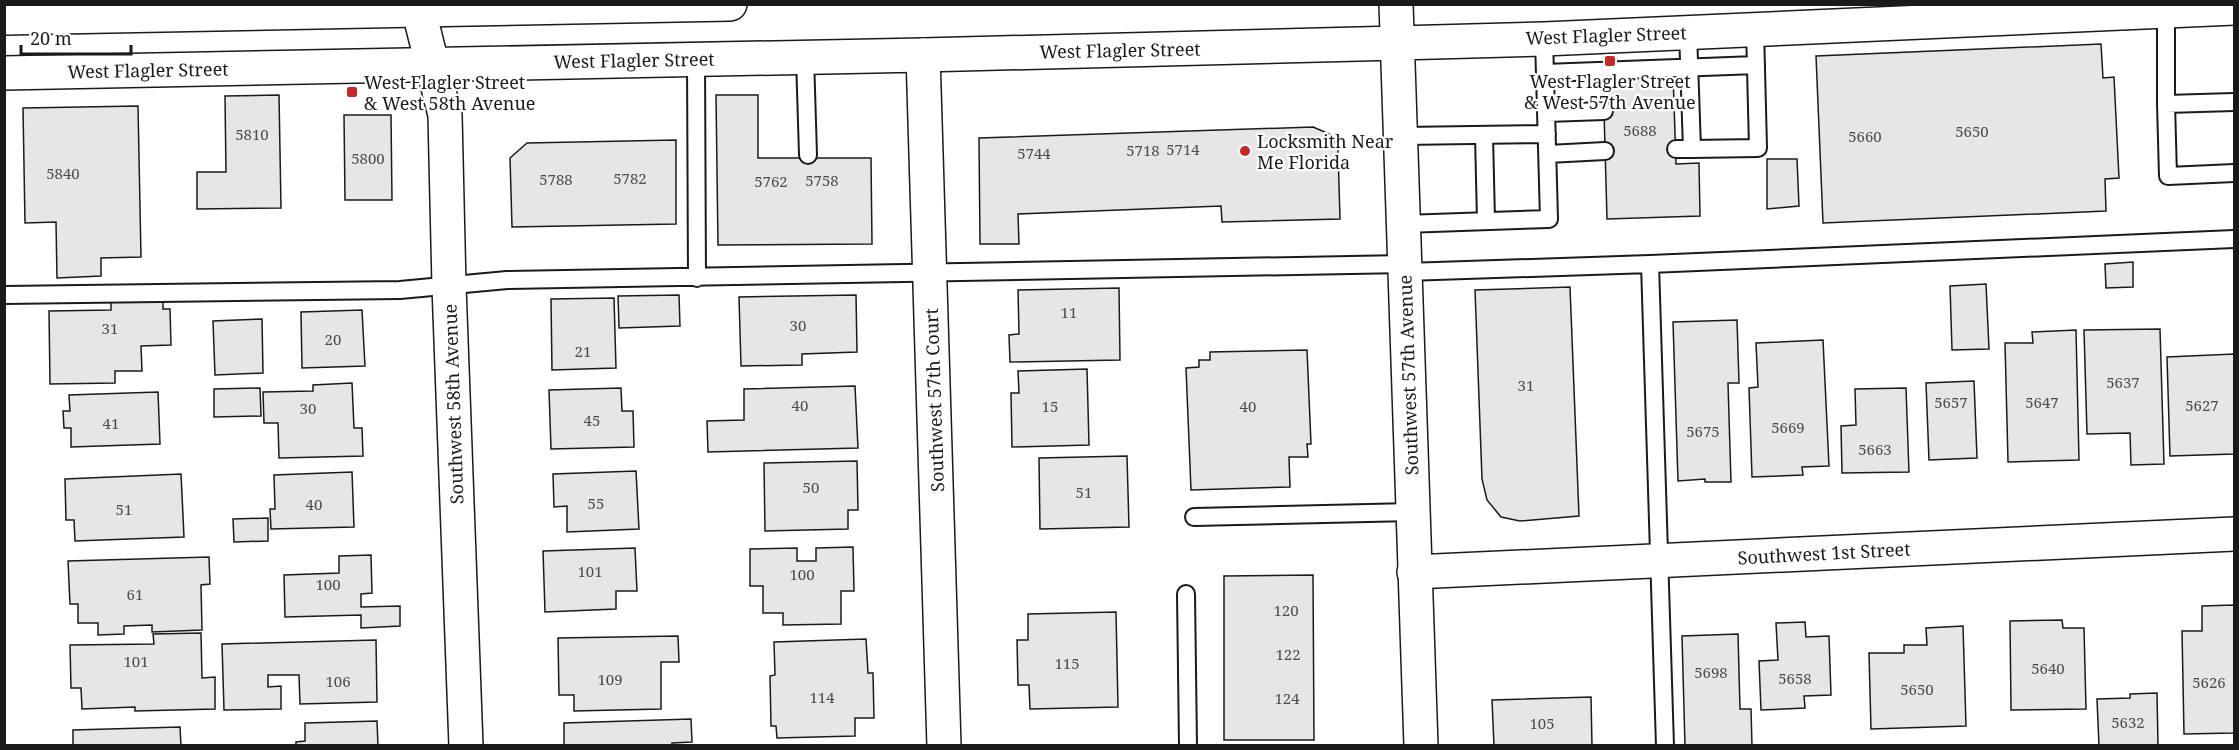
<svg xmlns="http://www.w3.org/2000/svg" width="2239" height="750" font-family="'Noto Serif',serif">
<rect width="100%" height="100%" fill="#fff"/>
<!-- building -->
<path fill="#e6e6e6" stroke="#1a1a1a" stroke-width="1.5" d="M2101,44L2103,78L2114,77L2119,178L2105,179L2106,211L1823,223L1816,56Z
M1673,73L1676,164L1699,163L1700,216L1607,219L1603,75Z
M279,95L281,208L197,209V172H226L225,96Z
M716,95H758V158H871L872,244L718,245Z
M138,106L141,257L101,258V276L57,278L56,222L25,223L23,108Z
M344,115H391L392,200H345Z
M1313,127L1332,135L1338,150L1340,219L1222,222L1221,206L1018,214L1019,244H980L979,138Z
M676,140V224L512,227L510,158L527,143Z
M1767,159H1797L1799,206L1767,209Z
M2133,262V287L2106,288L2105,264Z
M1986,284L1989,349L1952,350L1950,286Z
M1570,287L1579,516L1520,521L1501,517L1487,500L1482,479L1475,290Z
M1119,288L1120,360L1010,362L1009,335L1019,334L1018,290Z
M679,295L680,326L619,328L618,296Z
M856,295L857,352L802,354V365L741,366L739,297Z
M163,298V309H170L171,345L141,346L142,371H115V383L50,384L49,311L111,310V299Z
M614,298L616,368L552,370L551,299Z
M362,310L365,366L302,368L301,312Z
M262,319L263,373L215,375L213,321Z
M1737,320L1739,383H1728L1731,482H1705V479L1678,481L1673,322Z
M2160,329L2164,464L2131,465L2130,433L2087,434L2084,330Z
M2076,330L2079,460L2008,462L2005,343H2033L2032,332Z
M1823,340L1829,466L1802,467L1803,475L1752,477L1749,388L1758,387L1756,343Z
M1307,350L1311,444H1307L1308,457H1289L1290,487L1191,490L1186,368L1199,367V360H1210V352Z
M2234,354V454L2170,456L2167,357Z
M1087,369L1089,445L1012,447L1011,393H1019L1018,371Z
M1974,381L1977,458L1929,460L1926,383Z
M352,383L354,428H362L363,456L279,458L278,423H264L263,392L313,391V385Z
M855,386L858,448L708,452L707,421L744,420V389Z
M260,388L261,416L214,417V389Z
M621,388L622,411H633L634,447L551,449L549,390Z
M1906,388L1909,472L1842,473L1841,426L1856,425L1855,389Z
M158,392L160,444L71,447V428H64L63,411H70L69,395Z
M1127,456L1129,527L1040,529L1039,458Z
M857,461L858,510H848V529L765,531L764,463Z
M636,471L639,529L567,532V506L554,507L553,474Z
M352,472L354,527L271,529L270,509H275L274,475Z
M181,474L184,537L75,541L74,520H66L65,479Z
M268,518V541L234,542L233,519Z
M853,547L854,591H841V624L783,625V613H763V586H750V549L797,548V561H816V548Z
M635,548L637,591H616V609L545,612L543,551Z
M371,555L372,593L361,594V607L400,606V626L361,628V615L285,617L284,575L339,573V556Z
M209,557L210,584L201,585L202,630L152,632V625L124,626V634L98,635V623H78V604H70L68,561Z
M1313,575L1314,740H1224V576Z
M2234,605V733L2184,734L2182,631H2202V606Z
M1116,612L1118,707L1030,709L1029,685H1018L1017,640H1028V614Z
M2062,620L2063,628H2084L2086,709L2011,710L2010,621Z
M1805,622L1806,637L1829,636L1831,695L1804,696L1805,708L1761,710L1759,661L1778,660L1776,623Z
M1963,626L1966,726L1871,729L1869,653H1904V645H1927L1926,628Z
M201,633L202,678L215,677V709L135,711V707L82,709L81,688H71L70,645L154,644L153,634Z
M1738,634L1740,709H1751L1752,746H1685L1682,636Z
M678,636L679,662H661V709L574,711V695H559L558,638Z
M866,639L868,673H873L874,718H855V736L777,738L776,726H771L770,676L775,675L774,642Z
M376,640L377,702L300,704L299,675H268V687L281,686V709L224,710L222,644Z
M2157,693L2158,746H2099L2097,699L2130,698V694Z
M1591,697L1592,746H1494L1492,700Z
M691,719L692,742L672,743V746H564V723Z
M377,721L378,746H296V742L305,741V723Z
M180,727L181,746H73V730Z"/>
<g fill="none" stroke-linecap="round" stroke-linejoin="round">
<!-- lane casing -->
<g stroke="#1a1a1a" stroke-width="20">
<path id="lane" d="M2166,11V104L2234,102
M1688,32L1692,149L1758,148L1755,29
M805,57L808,155
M696,59L697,278
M1545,73L1756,65
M2166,104L2168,176L2234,173
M1547,113L1604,111
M1484,135L1486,221
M1402,136L1547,134
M1676,149H1692
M1548,154L1605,151
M1404,224L1549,219L1544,39
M1650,264L1665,746
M1406,272L1650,264L2234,239
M4,295L400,290L507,280L1405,264
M1194,517L1412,512
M1186,594L1188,746"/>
</g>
<!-- street casing -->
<g stroke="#1a1a1a" stroke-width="36">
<path id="street" d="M417,4L445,115L449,286L466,746
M923,55L944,746
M1414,572L2234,534"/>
</g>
<!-- secondary casing -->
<g stroke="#1a1a1a" stroke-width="36">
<path id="secondary" d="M1396,4L1421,746
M4,18L730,4
M4,73L923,55L1398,43L1544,39L2234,8"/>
</g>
<!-- lane -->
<use href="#lane" stroke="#fff" stroke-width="16"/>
<!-- street -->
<use href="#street" stroke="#fff" stroke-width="33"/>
<!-- secondary -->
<use href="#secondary" stroke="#fff" stroke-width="33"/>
</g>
<!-- markers -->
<g fill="#c62828" stroke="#fff" stroke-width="2">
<rect x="1604" y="55" width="12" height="12" rx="3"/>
<rect x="346" y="86" width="12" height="12" rx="3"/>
<circle cx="1245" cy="151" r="6"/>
</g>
<g text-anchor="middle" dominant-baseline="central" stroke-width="4.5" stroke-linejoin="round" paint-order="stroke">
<!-- number labels -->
<g font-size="15" fill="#4d4d4d">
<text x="1640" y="130">5688</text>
<text x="1972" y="131">5650</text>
<text x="252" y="134">5810</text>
<text x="1865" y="136">5660</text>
<text x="1183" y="149">5714</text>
<text x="1143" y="150">5718</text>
<text x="1034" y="153">5744</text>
<text x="368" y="158">5800</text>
<text x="63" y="173">5840</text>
<text x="630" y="178">5782</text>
<text x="556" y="179">5788</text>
<text x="822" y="180">5758</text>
<text x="771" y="181">5762</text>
<text x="1069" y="312">11</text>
<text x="798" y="325">30</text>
<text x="110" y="328">31</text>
<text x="333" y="339">20</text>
<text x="583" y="351">21</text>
<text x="2123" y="382">5637</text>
<text x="1526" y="385">31</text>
<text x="1951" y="402">5657</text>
<text x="2042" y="402">5647</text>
<text x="800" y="405">40</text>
<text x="2202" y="405">5627</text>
<text x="1050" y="406">15</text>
<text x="1248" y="406">40</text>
<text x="308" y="408">30</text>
<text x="592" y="420">45</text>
<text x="111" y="423">41</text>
<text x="1788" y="427">5669</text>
<text x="1703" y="431">5675</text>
<text x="1875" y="449">5663</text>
<text x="811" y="487">50</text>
<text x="1084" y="492">51</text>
<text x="596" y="503">55</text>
<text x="314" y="504">40</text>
<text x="124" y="509">51</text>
<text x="590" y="571">101</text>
<text x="802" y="574">100</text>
<text x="328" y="584">100</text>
<text x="135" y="594">61</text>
<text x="1286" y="610">120</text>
<text x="1288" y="654">122</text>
<text x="136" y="661">101</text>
<text x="1067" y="663">115</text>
<text x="2048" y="668">5640</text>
<text x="1711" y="672">5698</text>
<text x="1795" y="678">5658</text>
<text x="610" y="679">109</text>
<text x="338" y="681">106</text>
<text x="2209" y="682">5626</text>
<text x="1917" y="689">5650</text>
<text x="822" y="697">114</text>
<text x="1287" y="698">124</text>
<text x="2128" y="722">5632</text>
<text x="1542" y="723">105</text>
</g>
<!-- street labels -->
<g font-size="18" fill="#1a1a1a" stroke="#fff">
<text transform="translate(1606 35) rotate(-2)">West Flagler Street</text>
<text transform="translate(1120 50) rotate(-1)">West Flagler Street</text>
<text transform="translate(634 60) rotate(-1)">West Flagler Street</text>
<text transform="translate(148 70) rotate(-1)">West Flagler Street</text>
<text transform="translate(1408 375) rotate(-92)">Southwest 57th Avenue</text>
<text transform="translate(934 400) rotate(-92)">Southwest 57th Court</text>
<text transform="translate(453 404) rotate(-92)">Southwest 58th Avenue</text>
<text transform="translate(1824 553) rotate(-3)">Southwest 1st Street</text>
</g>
<!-- poi labels -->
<g font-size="18" fill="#1a1a1a" stroke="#fff" text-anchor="start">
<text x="1610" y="81" text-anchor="middle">West Flagler Street<tspan x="1610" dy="21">&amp; West 57th Avenue</tspan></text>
<text x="364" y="82">West Flagler Street<tspan x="364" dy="21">&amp; West 58th Avenue</tspan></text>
<text x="1257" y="141">Locksmith Near<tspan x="1257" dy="21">Me Florida</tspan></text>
</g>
</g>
<!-- border -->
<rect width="2239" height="750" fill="none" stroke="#1a1a1a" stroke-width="12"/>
<!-- scale -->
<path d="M21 45v9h110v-9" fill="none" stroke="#1a1a1a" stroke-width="3"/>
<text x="30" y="45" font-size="18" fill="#1a1a1a" stroke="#ffffff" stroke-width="4.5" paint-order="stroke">20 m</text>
</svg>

About this task — Out of the records above, pick each line that contains the string "path".

Answer section —
<path fill="#e6e6e6" stroke="#1a1a1a" stroke-width="1.5" d="M2101,44L2103,78L2114,77L2119,178L2105,179L2106,211L1823,223L1816,56Z
<path id="lane" d="M2166,11V104L2234,102
<path id="street" d="M417,4L445,115L449,286L466,746
<path id="secondary" d="M1396,4L1421,746
<path d="M21 45v9h110v-9" fill="none" stroke="#1a1a1a" stroke-width="3"/>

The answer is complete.